(Photos with calibration data)
※ ※ ※
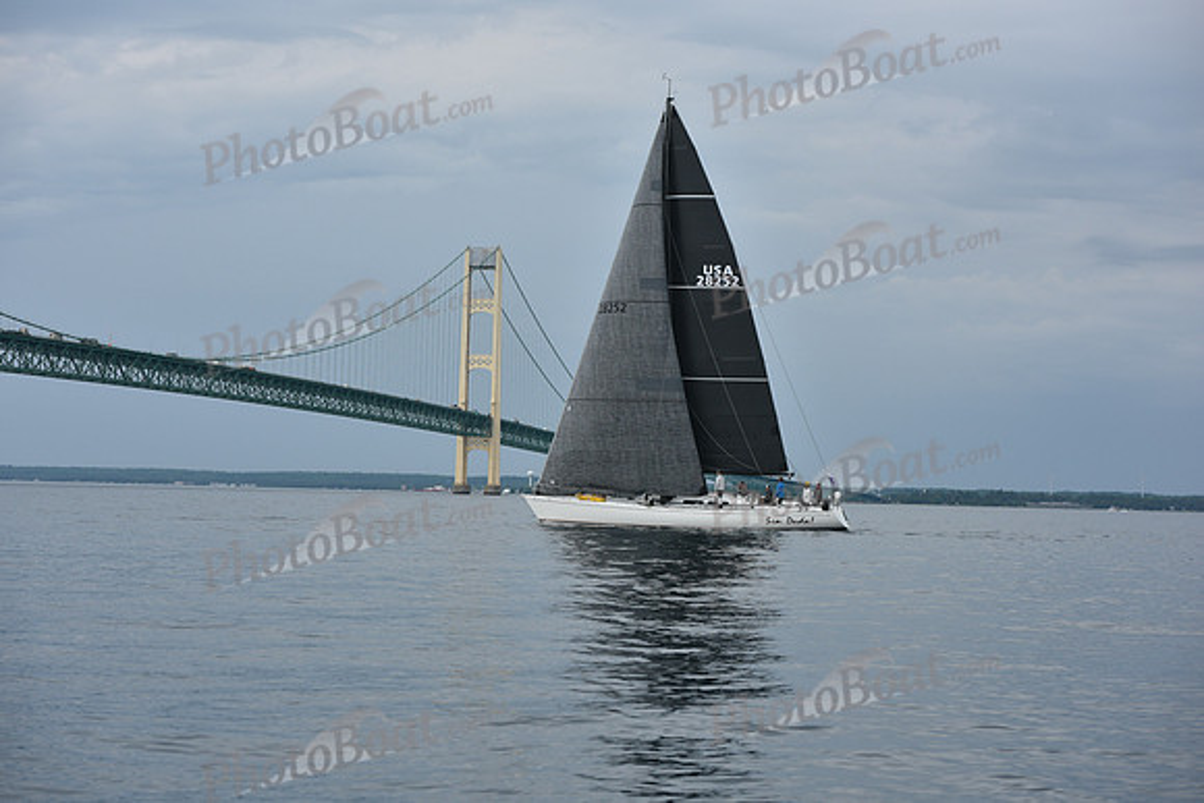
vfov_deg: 19.5
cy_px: 402
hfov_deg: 28.8
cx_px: 602
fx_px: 2342
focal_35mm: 70
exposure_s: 1/800
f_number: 5.6
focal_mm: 70
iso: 250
※ ※ ※
All the lines above are to be reproduced exactly, except the pictures.

vfov_deg: 19.5
cy_px: 402
hfov_deg: 28.8
cx_px: 602
fx_px: 2342
focal_35mm: 70
exposure_s: 1/800
f_number: 5.6
focal_mm: 70
iso: 250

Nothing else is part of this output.